> [Written problem]
Reproduce verbatim the stretch of the records from the line containing "Mark <item>right iliac" through the end of the records.

────────────────────────────────────────

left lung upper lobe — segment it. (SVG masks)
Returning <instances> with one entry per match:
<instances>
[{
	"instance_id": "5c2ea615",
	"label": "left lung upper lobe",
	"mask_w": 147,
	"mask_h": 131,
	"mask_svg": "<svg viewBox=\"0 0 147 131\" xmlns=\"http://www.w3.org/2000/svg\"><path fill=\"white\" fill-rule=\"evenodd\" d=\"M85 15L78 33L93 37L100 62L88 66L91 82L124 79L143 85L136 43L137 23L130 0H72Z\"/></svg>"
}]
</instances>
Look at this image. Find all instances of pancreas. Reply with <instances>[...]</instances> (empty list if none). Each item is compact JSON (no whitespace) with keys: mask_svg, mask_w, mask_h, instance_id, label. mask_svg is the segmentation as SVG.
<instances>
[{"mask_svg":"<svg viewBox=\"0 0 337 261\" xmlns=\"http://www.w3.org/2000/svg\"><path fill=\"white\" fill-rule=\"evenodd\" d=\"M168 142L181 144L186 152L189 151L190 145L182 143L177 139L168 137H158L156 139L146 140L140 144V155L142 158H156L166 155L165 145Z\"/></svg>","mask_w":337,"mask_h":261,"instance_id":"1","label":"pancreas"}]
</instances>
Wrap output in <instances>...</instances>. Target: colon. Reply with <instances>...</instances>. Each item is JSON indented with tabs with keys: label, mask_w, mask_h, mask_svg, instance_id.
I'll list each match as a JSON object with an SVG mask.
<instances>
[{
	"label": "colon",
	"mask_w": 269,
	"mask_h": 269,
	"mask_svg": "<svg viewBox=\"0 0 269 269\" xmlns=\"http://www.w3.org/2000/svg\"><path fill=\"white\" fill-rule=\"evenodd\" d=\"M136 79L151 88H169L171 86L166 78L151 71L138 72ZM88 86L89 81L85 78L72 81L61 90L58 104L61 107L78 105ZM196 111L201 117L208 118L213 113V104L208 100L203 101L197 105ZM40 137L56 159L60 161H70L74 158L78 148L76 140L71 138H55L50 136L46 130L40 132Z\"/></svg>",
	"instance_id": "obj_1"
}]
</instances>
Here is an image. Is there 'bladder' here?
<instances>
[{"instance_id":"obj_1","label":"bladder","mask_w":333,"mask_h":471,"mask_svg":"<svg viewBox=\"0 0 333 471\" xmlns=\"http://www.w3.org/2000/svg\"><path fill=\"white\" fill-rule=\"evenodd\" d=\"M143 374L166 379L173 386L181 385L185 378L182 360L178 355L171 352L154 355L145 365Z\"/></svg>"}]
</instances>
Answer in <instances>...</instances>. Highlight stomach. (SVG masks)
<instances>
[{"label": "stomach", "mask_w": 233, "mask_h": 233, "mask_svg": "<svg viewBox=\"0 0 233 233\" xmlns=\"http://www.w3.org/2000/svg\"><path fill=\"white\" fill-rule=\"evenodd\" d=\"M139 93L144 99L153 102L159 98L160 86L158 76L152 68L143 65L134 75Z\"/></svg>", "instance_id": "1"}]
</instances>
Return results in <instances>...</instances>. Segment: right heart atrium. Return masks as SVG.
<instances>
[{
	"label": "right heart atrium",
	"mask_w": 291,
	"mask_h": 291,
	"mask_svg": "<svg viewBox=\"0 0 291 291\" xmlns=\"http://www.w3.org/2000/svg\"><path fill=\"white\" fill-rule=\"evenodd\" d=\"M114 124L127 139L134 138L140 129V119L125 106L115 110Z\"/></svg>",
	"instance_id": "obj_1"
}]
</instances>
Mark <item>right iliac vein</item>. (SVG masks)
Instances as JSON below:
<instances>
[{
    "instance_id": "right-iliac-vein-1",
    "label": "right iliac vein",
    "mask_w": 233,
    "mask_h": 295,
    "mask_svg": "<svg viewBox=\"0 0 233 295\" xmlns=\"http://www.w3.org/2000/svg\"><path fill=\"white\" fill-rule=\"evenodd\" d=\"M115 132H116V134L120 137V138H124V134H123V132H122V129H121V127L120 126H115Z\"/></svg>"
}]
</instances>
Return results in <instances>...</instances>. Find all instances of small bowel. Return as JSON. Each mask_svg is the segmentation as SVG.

────────────────────────────────────────

> [Written solution]
Mark <item>right iliac vein</item>. (SVG masks)
Instances as JSON below:
<instances>
[{
    "instance_id": "right-iliac-vein-1",
    "label": "right iliac vein",
    "mask_w": 233,
    "mask_h": 295,
    "mask_svg": "<svg viewBox=\"0 0 233 295\" xmlns=\"http://www.w3.org/2000/svg\"><path fill=\"white\" fill-rule=\"evenodd\" d=\"M115 132H116V134L120 137V138H124V134H123V132H122V129H121V127L120 126H115Z\"/></svg>"
}]
</instances>
Return results in <instances>...</instances>. Find all instances of small bowel. Return as JSON. Each mask_svg is the segmentation as SVG.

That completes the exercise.